The optimization of energy demand in the built environment has become a critical priority in the global drive for sustainability. Despite building energy simulation tools can provide valuable performance insights, their computational demands and complexity often impede practical implementation, especially for small-scale operational.

This study presents the development of a novel surrogate modeling framework designed to predict residential building energy demand while maintaining computational efficiency.

The methodology starts with data generation through EnergyPlus simulations across diverse building configurations, while, for modeling, a physics-informed neural network (PINN) is employed, which integrates domain knowledge from an additional simplified physical model with data-driven predictions. Differently from traditional machine learning approaches, the PINN framework helps to promote thermodynamic consistency by embedding fundamental heat transfer equations and energy conservation principles directly into the learning process, thereby fostering physically meaningful predictions even in scenarios not represented in the training data. The simplified physical model implemented within the loss function is a resistance-capacity model, which captures essential thermal dynamics through a compact representation of heat storage and transfer.

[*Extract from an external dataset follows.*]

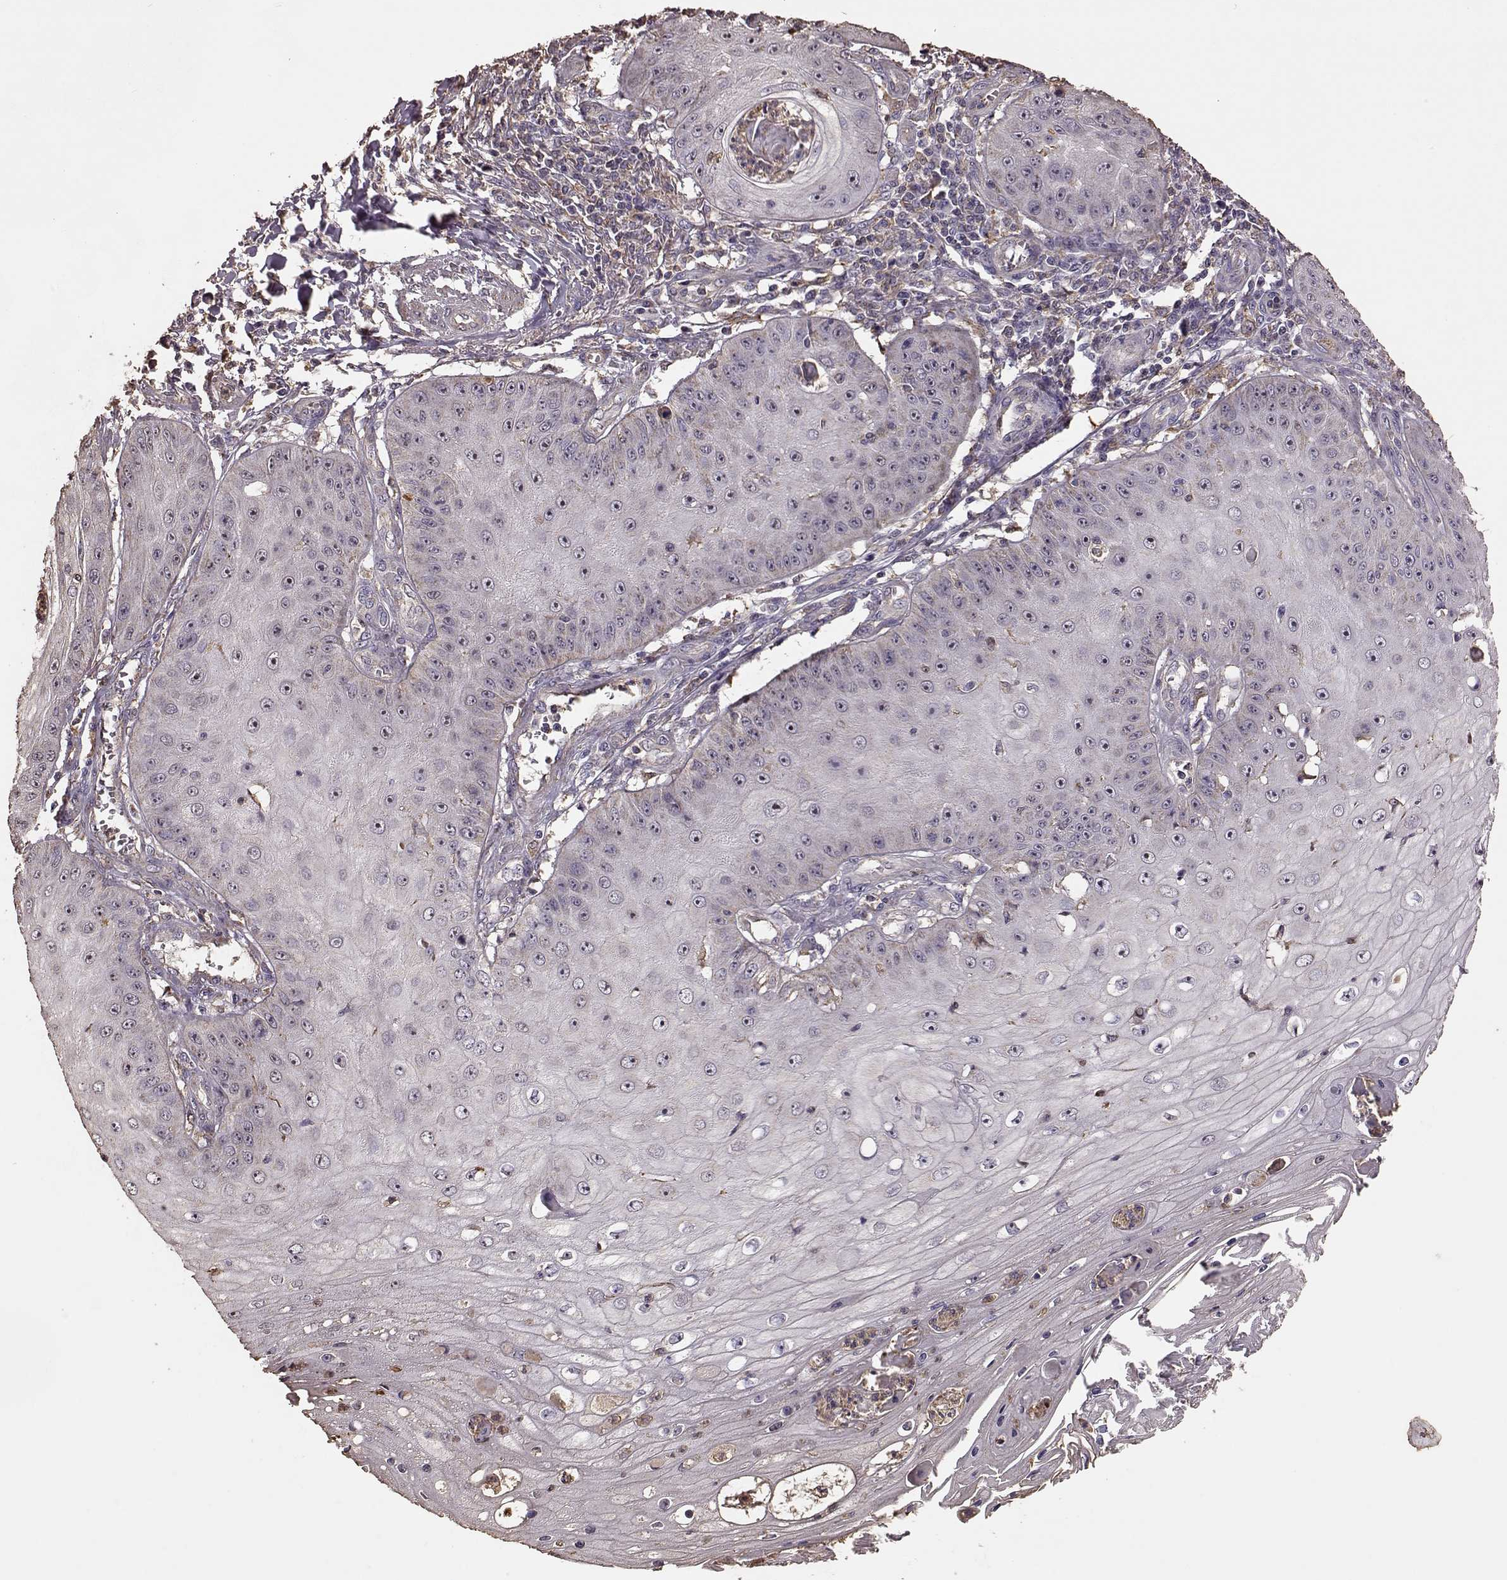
{"staining": {"intensity": "negative", "quantity": "none", "location": "none"}, "tissue": "skin cancer", "cell_type": "Tumor cells", "image_type": "cancer", "snomed": [{"axis": "morphology", "description": "Squamous cell carcinoma, NOS"}, {"axis": "topography", "description": "Skin"}], "caption": "DAB immunohistochemical staining of skin cancer (squamous cell carcinoma) shows no significant staining in tumor cells.", "gene": "PTGES2", "patient": {"sex": "male", "age": 70}}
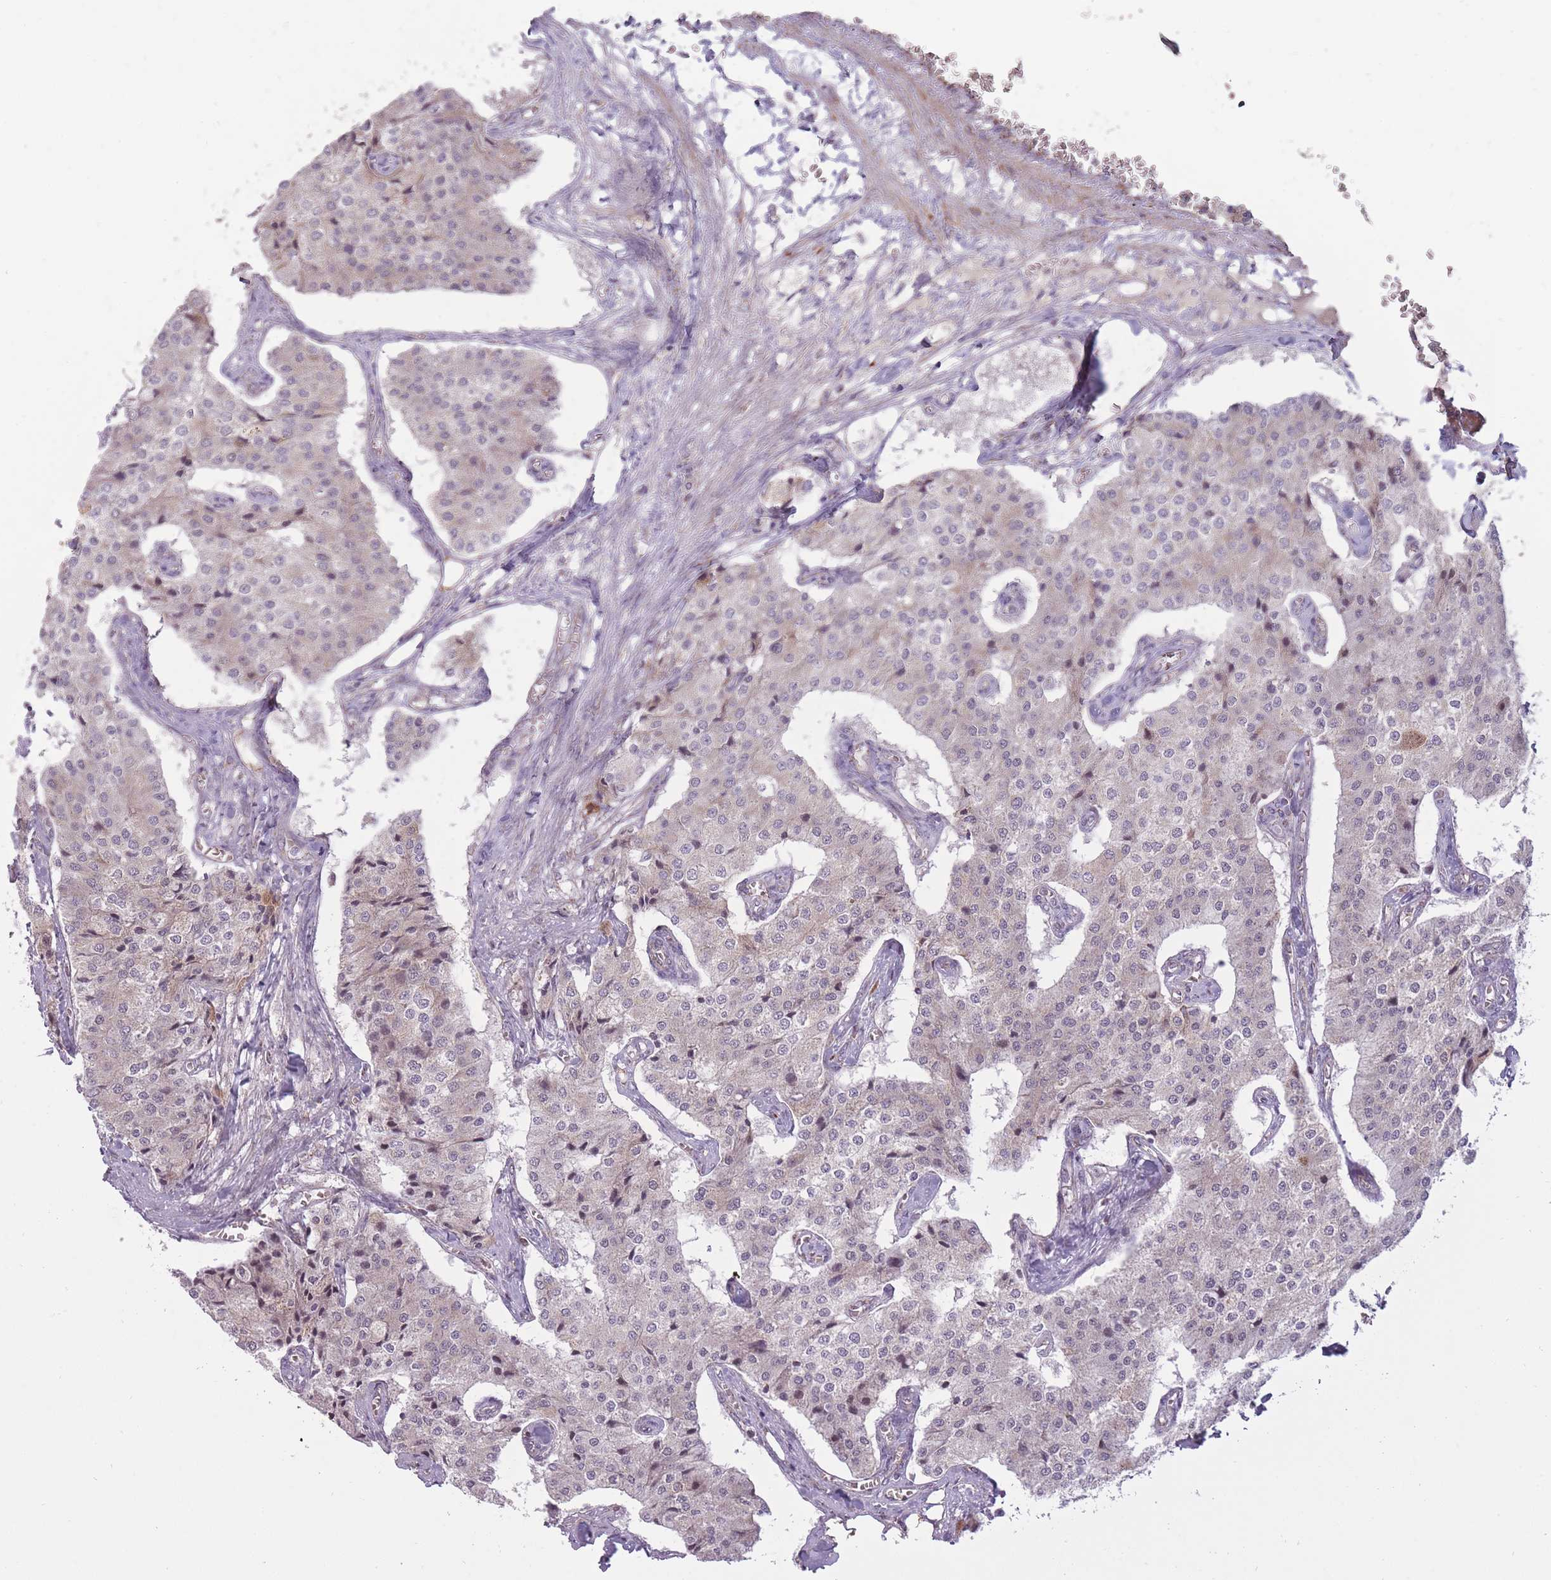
{"staining": {"intensity": "negative", "quantity": "none", "location": "none"}, "tissue": "carcinoid", "cell_type": "Tumor cells", "image_type": "cancer", "snomed": [{"axis": "morphology", "description": "Carcinoid, malignant, NOS"}, {"axis": "topography", "description": "Colon"}], "caption": "High power microscopy photomicrograph of an immunohistochemistry histopathology image of malignant carcinoid, revealing no significant staining in tumor cells.", "gene": "LIN7C", "patient": {"sex": "female", "age": 52}}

The developed framework tries to effectively fill the gap between high-fidelity simulation tools and practical implementation requirements by enabling accurate and physical-informed evaluation, while accounting for complex system interactions. The PINN’s ability to align with physical constraints helps to ensure that the predictions remain reliable even under uncertain or previously unseen conditions, a crucial advantage for real-world applications. Finally, the additional simplified model acts as a physics-informed regularization that is proven to be more effective than common regularization methods in generalizing the model.